Global Relations Co-ordinator Rob Norris says there has been an effort to design a “results-oriented” approach to supporting international study, research, student recruitment, and protocol – an approach that will build on the successes of the former U of S International office, which existed from 1993-2003.

Norris says the result is a structure that has three “pillars”:

  • A research pillar – a new Centre for Global Research & Co-operation, led by former USI Acting Director David O’Brien, located in the Vice-President Research’s Office. The aim is to support increased international research and training contracts.
  • A student pillar – the so-called Global Commons, headed up by U of S Director of Enrolment Laurie Pushor. Its aim is to meet the needs of international students, promote global learning opportunities for U of S students, and implement an integrated student recruitment strategy.
  • A protocol pillar – an Office of Global Relations, headed up by Norris, who reports to the University Secretary. It handles official visits and special events relating to international visitors.

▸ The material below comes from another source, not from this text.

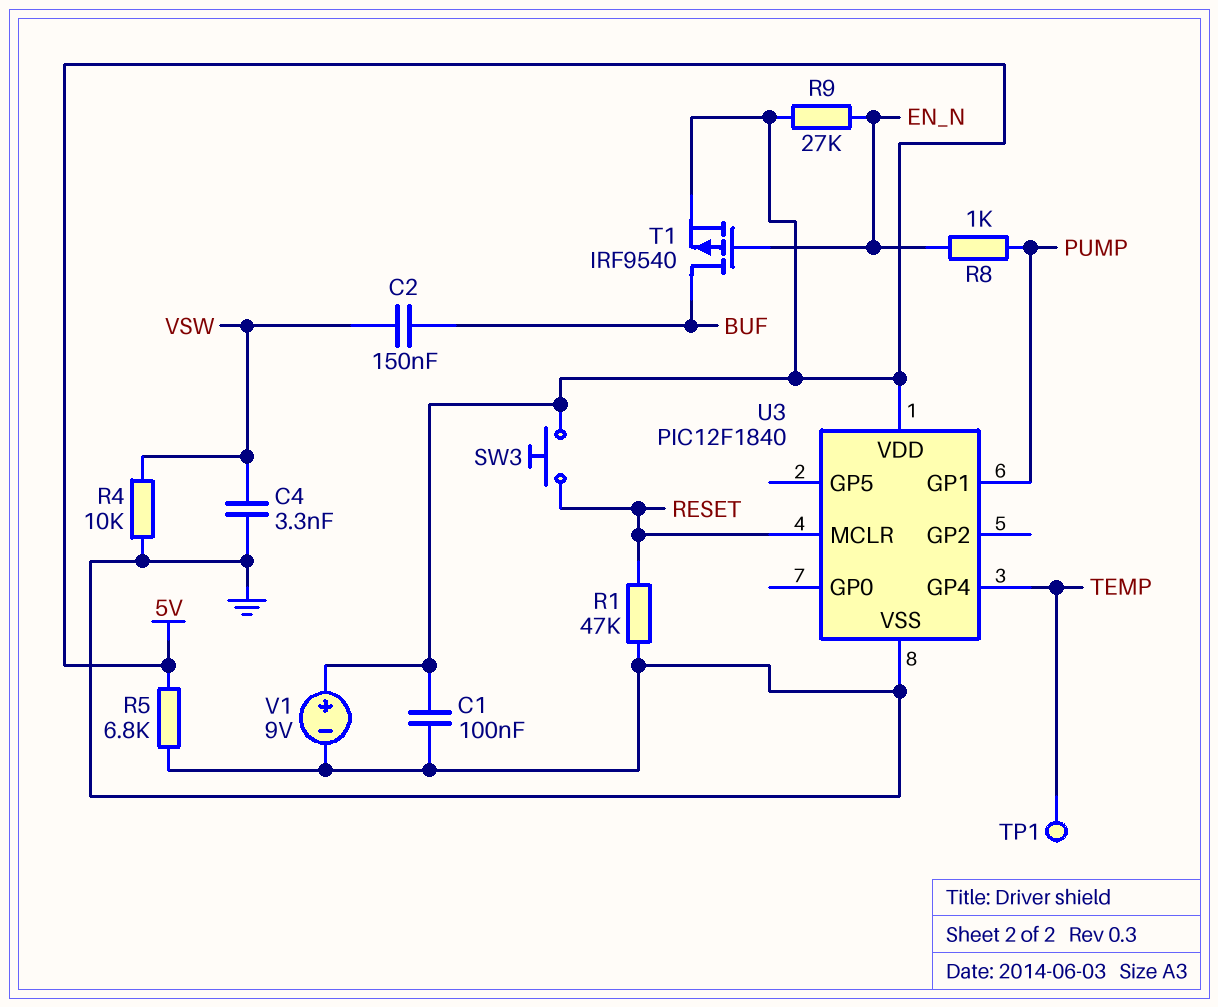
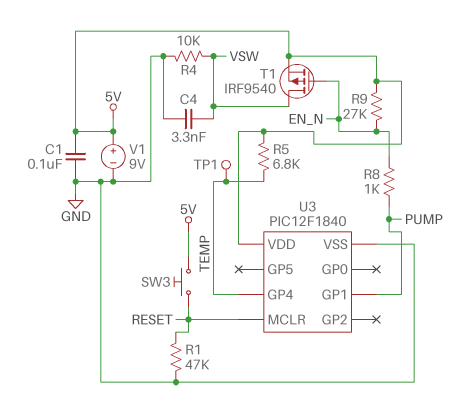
C2: 150nF (BUF, VSW) -> none
R5: 6.8k (5V, GND) -> 6.8k (5V, TEMP)
T1: PMOS IRF9540 (G EN_N, D BUF, S 5V) -> PMOS IRF9540 (G EN_N, D VSW, S 5V)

Norris is convinced this three-pronged approach is already making a difference for the U of S.

“This is a really exciting time on our campus, and that’s present in conversations I’m having with faculty, students and others across campus. The U of S is going global,” Norris says.

With a foundational document and Integrated Plan giving authority and direction to the push for internationalization, Norris says he’s now seeing several colleges coming up with their own international plans and new international initiatives.

That, plus the initial work on protocol, student issues and research that Norris, Pushor and O’Brien are doing, are all hopeful signs – but Norris says there are big challenges, too.

“One is to co-ordinate our efforts across a dynamic campus.”

Norris says he, Pushor and O’Brien keep the unique U of S points of excellence at the forefront when pursuing international contacts – things like Aboriginal programs, VIDO, the synchrotron, and even the beauty of the campus.

He has hosted or helped organized visits to campus by representatives of more than 25 countries in the past few months, and his goal is to develop relationships that will help U of S faculty, students and staff make beneficial international connections.

The University’s annual International Week will be Jan. 31–Feb. 4, with events including: A College of Medicine global health lunch-hour series; daily (11am-2pm) international food fair in the geology buffeteria; cultural displays in the Arts tunnel; an international movie night Feb. 1; an international research opportunities talk Feb. 2; and a campus folkfest Feb. 4.